**Task goal:**
Set down the lines below exactly as they stand, please. Go from the first through the one containing "micrograph exhibits staining".

**Stored data entries:**
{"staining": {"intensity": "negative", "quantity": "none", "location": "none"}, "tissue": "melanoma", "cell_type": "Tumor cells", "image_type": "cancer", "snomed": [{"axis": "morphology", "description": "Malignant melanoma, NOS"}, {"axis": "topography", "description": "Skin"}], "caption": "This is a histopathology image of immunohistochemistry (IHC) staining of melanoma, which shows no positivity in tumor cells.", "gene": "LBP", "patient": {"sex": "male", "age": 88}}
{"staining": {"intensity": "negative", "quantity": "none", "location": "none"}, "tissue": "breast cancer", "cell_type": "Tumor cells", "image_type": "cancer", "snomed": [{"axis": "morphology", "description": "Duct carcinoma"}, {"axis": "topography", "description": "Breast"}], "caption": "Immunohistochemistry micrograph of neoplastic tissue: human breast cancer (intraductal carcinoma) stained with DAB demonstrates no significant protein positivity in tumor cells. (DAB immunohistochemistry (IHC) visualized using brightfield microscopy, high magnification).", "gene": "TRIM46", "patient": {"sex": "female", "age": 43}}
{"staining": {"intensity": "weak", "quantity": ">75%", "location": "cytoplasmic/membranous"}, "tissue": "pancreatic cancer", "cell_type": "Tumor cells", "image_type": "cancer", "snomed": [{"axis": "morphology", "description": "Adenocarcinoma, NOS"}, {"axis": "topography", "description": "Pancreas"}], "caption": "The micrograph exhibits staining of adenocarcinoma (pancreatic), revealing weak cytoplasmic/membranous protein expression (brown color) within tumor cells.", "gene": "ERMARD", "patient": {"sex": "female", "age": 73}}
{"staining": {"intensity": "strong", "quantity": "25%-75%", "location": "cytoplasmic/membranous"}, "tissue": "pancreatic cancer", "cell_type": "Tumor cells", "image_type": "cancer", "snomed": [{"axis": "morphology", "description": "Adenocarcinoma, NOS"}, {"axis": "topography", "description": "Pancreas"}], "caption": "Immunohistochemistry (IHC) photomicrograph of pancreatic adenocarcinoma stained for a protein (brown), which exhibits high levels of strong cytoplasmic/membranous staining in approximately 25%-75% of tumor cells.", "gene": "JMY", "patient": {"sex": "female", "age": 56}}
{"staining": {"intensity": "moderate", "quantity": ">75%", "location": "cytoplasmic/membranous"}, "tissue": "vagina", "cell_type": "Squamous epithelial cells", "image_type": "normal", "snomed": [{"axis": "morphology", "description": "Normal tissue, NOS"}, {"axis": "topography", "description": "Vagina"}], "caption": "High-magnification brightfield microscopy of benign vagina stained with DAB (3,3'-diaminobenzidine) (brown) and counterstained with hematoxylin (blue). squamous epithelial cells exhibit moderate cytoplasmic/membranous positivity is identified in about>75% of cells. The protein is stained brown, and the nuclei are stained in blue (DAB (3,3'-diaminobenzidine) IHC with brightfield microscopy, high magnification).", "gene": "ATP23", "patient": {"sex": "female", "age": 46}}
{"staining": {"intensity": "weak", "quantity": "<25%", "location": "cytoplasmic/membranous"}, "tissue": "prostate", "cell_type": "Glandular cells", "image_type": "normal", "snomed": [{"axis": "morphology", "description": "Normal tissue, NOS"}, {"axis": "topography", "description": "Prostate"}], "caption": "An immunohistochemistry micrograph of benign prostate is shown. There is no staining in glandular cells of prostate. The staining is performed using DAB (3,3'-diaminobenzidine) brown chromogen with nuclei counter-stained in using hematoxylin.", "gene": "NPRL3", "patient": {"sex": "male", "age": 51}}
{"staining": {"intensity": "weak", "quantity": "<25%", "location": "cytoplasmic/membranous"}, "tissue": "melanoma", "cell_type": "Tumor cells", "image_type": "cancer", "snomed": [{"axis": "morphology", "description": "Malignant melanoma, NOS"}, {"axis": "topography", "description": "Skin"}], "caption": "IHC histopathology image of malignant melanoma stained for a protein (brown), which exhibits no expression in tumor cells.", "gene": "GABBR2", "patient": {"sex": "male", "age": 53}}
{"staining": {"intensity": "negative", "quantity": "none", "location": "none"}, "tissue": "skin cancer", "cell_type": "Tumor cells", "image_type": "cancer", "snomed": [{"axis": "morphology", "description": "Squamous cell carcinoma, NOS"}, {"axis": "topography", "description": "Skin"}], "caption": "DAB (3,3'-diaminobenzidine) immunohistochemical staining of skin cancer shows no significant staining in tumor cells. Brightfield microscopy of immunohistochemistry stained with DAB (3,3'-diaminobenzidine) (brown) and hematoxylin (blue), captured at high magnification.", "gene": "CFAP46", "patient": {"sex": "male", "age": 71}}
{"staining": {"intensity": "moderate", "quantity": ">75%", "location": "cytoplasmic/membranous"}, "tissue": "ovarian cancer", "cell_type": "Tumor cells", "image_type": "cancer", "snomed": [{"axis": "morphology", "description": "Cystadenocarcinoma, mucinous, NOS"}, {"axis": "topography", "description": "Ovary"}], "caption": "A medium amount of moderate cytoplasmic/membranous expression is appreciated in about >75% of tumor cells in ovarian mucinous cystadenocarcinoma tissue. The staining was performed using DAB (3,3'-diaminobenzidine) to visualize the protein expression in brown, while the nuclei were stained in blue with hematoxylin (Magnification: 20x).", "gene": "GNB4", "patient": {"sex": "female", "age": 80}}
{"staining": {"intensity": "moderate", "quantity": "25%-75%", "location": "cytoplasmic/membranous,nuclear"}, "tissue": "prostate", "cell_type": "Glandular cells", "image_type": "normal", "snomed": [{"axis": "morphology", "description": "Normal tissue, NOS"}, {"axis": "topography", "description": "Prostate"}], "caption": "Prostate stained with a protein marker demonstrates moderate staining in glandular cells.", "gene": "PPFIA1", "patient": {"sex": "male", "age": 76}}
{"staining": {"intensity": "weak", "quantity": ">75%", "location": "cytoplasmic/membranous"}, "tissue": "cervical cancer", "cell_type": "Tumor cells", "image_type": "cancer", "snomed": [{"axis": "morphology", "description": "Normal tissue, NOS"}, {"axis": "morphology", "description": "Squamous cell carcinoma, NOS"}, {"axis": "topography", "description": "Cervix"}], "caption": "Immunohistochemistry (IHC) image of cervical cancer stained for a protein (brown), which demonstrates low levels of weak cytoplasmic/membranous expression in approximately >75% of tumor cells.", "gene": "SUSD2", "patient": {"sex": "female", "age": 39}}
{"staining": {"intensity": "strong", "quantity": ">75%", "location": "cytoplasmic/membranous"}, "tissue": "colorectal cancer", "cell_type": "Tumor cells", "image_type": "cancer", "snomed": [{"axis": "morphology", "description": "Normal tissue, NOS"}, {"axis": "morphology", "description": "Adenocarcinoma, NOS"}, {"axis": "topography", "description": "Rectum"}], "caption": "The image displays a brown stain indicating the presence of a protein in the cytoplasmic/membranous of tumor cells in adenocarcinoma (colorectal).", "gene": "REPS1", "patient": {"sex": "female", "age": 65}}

**Task output:**
{"staining": {"intensity": "negative", "quantity": "none", "location": "none"}, "tissue": "melanoma", "cell_type": "Tumor cells", "image_type": "cancer", "snomed": [{"axis": "morphology", "description": "Malignant melanoma, NOS"}, {"axis": "topography", "description": "Skin"}], "caption": "This is a histopathology image of immunohistochemistry (IHC) staining of melanoma, which shows no positivity in tumor cells.", "gene": "LBP", "patient": {"sex": "male", "age": 88}}
{"staining": {"intensity": "negative", "quantity": "none", "location": "none"}, "tissue": "breast cancer", "cell_type": "Tumor cells", "image_type": "cancer", "snomed": [{"axis": "morphology", "description": "Duct carcinoma"}, {"axis": "topography", "description": "Breast"}], "caption": "Immunohistochemistry micrograph of neoplastic tissue: human breast cancer (intraductal carcinoma) stained with DAB demonstrates no significant protein positivity in tumor cells. (DAB immunohistochemistry (IHC) visualized using brightfield microscopy, high magnification).", "gene": "TRIM46", "patient": {"sex": "female", "age": 43}}
{"staining": {"intensity": "weak", "quantity": ">75%", "location": "cytoplasmic/membranous"}, "tissue": "pancreatic cancer", "cell_type": "Tumor cells", "image_type": "cancer", "snomed": [{"axis": "morphology", "description": "Adenocarcinoma, NOS"}, {"axis": "topography", "description": "Pancreas"}], "caption": "The micrograph exhibits staining of adenocarcinoma (pancreatic), revealing weak cytoplasmic/membranous protein expression (brown color) within tumor cells.", "gene": "ERMARD", "patient": {"sex": "female", "age": 73}}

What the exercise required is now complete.